( Jean-Pierre Hannequart, 5 juin 2020)

La Commission européenne propose d’énormes moyens financiers à mettre en œuvre. Quant à leur utilisation, presque tout est possible. Au delà de grands principes et de vagues conditionnalités , tout est à craindre.
Beaucoup de milliards en jeu
L’enjeu est énorme. En effet, la Commission européenne a proposé le 27 mai 2020 un nouvel instrument « Next Generation EU ». Cet instrument doté d’une enveloppe de 750 milliards d’euros devrait s’ajouter à un budget renforcé pour la période 2021-2027 , de telle sorte que la capacité financière totale de l’Union devrait atteindre 1,85 billion d’euros.
Des pistes nouvelles pour l’origine des fonds
Il est question de relever temporairement le plafond des ressources propres de l’Union à 2,00 % du revenu national brut. Ces ressources propres supplémentaires pourraient provenir ( cela mérite toute notre attention) :
- du système d’échange de quotas d’émission lié aux secteurs maritime et aérien ;
- du Mécanisme d’ajustement carbone aux frontières ;
- des bénéfices des grandes entreprises ;
- d’une taxe numérique sur les entreprises dont le chiffre d’affaires annuel global est supérieur à 750 millions euros.
Trois piliers pour les dépenses
Où ira l’argent ? C’est là une question à laquelle on ne trouve d’abord en réponse que trois grands principes :
1. Soutenir les États membres en matière d’investissements et de réformes ;
2. Relancer l’économie de l’Union en attirant des investissements privés ;
3. Tirer les enseignements de la crise. ( Oui mais par qui et comment ?)
Quelques conditionnalités
Ceci dit, les financements européens devraient néanmoins respecter quelques conditionnalités. Ainsi, la Commission européenne met en avant la nécessité de correspondre aux axes de son Pacte vert européen.
Conformément à ce Pacte, on peut espérer des financements pour :
- la rénovation de bâtiments ;
- une économie plus circulaire ;
- des projets d’énergie renouvelable ;
- des transports plus propres (y compris l’installation d’un million de points de recharge pour les véhicules électriques et un coup de fouet au transport ferroviaire).

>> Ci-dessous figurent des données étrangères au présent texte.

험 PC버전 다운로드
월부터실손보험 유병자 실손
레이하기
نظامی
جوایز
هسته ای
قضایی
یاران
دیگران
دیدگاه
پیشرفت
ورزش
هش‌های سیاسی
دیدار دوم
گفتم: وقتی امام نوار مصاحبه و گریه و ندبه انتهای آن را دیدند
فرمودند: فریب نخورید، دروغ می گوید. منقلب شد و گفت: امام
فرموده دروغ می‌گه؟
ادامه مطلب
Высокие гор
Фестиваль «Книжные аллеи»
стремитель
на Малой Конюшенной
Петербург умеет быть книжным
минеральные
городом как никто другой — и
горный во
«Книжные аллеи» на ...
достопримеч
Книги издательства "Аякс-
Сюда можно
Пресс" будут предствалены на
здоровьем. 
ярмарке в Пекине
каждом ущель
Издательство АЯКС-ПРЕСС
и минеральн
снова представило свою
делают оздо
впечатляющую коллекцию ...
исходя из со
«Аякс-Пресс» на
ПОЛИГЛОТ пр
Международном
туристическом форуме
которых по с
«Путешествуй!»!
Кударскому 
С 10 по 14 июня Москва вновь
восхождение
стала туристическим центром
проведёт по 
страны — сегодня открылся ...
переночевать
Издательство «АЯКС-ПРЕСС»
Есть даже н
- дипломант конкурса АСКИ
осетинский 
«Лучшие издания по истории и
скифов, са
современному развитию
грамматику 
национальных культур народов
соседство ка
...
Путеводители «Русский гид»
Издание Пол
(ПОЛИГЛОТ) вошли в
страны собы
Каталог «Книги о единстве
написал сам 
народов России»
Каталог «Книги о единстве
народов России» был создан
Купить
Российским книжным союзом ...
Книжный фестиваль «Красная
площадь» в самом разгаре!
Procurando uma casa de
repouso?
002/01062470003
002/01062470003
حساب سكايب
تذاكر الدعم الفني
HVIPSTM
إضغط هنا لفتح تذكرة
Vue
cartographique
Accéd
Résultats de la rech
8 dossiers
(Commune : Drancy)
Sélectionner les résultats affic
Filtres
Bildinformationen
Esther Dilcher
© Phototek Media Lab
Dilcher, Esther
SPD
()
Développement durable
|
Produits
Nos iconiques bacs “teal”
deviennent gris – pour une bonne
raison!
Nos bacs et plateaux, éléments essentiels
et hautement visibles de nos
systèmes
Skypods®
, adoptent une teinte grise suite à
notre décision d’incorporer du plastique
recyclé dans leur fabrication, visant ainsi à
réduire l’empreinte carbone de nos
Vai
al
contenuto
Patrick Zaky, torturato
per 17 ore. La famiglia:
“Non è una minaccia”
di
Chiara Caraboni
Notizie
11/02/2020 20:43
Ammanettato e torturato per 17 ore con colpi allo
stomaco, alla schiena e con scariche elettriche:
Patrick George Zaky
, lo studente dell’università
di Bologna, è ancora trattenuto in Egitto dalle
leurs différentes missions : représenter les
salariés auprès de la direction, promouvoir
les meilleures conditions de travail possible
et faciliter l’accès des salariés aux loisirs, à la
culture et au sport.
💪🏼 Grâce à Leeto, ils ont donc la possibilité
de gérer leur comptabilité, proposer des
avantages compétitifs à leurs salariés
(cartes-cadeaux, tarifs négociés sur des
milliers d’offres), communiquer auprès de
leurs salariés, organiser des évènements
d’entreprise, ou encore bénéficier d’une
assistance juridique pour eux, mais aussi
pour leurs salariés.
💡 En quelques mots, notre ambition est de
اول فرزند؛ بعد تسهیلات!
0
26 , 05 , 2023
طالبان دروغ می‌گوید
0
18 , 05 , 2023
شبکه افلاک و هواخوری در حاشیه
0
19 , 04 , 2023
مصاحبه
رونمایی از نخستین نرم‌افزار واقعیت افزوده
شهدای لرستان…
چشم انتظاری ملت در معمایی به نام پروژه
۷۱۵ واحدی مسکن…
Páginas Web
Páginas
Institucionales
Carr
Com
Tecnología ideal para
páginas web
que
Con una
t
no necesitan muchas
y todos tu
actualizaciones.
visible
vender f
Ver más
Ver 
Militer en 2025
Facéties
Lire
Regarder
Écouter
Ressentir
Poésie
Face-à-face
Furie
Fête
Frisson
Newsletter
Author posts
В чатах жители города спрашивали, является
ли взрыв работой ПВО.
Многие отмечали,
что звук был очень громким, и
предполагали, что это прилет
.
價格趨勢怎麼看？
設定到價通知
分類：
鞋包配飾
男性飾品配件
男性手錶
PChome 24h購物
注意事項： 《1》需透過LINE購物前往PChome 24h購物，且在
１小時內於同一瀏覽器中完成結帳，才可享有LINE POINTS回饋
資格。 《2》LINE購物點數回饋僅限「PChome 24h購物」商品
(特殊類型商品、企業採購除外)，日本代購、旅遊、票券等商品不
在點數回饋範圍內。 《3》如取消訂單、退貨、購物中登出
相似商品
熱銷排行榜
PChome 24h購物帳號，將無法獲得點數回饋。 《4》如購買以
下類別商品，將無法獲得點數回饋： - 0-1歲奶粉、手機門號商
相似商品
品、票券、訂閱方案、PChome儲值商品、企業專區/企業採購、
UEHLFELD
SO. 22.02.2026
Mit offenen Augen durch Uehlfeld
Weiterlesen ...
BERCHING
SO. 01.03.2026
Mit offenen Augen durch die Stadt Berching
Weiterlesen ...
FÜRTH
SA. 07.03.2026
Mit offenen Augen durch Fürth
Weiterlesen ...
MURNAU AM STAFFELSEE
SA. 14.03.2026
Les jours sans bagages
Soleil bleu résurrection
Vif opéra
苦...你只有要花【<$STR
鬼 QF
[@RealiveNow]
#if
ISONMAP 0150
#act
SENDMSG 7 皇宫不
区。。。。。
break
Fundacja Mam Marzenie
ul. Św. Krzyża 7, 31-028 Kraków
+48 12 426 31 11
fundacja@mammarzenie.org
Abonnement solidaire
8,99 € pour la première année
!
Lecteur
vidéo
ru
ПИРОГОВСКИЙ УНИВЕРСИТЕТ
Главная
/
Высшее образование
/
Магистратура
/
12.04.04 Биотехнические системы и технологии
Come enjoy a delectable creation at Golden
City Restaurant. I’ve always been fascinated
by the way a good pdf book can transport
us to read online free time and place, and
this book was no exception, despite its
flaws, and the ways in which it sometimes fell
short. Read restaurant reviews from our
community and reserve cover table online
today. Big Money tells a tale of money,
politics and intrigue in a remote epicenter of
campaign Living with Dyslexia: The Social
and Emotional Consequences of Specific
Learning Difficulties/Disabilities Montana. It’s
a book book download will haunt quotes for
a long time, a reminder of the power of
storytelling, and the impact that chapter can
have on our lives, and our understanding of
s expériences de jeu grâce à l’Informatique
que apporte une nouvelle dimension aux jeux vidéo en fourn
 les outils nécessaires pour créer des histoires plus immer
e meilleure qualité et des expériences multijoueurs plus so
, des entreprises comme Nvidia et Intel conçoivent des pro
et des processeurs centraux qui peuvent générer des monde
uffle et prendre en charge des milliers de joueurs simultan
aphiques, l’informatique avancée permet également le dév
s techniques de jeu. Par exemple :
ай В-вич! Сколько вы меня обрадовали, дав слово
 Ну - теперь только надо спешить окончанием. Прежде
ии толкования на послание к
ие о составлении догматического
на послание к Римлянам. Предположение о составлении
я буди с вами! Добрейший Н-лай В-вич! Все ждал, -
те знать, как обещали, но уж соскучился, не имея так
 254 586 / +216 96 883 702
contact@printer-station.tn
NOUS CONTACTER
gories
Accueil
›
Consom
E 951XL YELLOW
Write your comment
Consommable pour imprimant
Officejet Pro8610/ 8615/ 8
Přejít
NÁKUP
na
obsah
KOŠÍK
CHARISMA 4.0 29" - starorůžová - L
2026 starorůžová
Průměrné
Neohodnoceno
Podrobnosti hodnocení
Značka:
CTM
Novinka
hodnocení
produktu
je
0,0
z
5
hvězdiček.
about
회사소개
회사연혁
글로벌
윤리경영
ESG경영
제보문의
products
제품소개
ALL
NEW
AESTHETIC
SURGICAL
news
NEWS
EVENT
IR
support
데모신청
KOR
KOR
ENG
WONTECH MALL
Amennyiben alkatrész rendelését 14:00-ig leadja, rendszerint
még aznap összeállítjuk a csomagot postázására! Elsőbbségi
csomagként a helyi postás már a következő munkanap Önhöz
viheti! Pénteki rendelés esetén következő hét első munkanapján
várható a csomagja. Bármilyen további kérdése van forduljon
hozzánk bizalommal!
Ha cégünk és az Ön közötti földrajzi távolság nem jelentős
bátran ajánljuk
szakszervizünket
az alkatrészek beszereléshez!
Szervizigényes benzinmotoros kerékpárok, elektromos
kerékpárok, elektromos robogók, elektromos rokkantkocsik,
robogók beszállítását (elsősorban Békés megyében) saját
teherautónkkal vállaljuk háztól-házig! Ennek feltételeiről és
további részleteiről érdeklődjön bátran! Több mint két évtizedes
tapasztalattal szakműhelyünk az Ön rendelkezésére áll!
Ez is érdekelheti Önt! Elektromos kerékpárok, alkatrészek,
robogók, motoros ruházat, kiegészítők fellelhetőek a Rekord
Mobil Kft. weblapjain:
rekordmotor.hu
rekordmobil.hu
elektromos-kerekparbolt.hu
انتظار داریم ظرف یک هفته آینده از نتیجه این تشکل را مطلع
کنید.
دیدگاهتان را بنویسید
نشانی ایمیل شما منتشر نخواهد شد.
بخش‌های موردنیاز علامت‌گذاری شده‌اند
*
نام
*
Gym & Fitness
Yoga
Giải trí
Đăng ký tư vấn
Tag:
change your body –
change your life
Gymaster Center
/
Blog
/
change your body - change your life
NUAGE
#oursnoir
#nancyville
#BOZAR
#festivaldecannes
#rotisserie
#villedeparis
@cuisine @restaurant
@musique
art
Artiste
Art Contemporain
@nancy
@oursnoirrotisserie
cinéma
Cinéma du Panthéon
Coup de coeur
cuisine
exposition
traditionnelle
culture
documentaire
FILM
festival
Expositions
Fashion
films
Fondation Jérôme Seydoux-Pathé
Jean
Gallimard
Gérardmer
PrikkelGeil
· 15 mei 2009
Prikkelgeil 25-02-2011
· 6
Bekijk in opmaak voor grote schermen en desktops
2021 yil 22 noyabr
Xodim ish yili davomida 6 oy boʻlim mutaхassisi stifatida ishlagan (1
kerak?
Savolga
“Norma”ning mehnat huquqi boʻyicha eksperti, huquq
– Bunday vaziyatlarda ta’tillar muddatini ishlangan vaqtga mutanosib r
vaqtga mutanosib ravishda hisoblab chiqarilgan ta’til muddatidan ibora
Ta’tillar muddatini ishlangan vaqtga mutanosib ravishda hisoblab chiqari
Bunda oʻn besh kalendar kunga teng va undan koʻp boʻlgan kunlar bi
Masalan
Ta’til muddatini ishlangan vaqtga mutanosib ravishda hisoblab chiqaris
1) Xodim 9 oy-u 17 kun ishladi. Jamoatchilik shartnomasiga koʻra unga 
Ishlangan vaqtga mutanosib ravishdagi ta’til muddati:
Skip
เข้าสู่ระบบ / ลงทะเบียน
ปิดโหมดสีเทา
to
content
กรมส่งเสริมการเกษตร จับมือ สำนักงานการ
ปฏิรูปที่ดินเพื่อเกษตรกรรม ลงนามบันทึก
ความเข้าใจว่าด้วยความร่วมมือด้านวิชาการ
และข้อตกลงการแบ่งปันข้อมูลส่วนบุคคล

Cependant, bien d’autres axes de financement apparaissent possibles, spécialement en fonction de la stratégie européenne pour le numérique.
Tout reste à prioritiser
En réalité, le discours européen reste bien vague sur les priorités. De plus, il laisse un énorme champ libre aux autorités nationales pour les décisions concrètes de financement.
A nous, à vous donc d’agir notamment au niveau des responsables politiques nationaux (qui se retrouvent, entre autres ,au niveau du Conseil et du Parlement européen) pour que se dégagent de véritables priorités pour la relance d’un monde d’après meilleur que celui d’avant !
Ainsi que la Fondation Hulot l’a exprimé : « Le critère « do no harm » [qui ne nuit pas à l’environnement] devra être confirmé par une exclusion stricte des investissements dans les énergies fossiles. Et il faudra aller au-delà en priorisant les investissements primordiaux, alliant emploi et transition : rénovation des bâtiments, transports durables ou conversion agro-écologique »
On ajoutera que le volet social de la proposition européenne de relance est aussi bien peu consistant, que ce soit pour garantir un revenu universel à tous ou pour faire face au défi des migrations.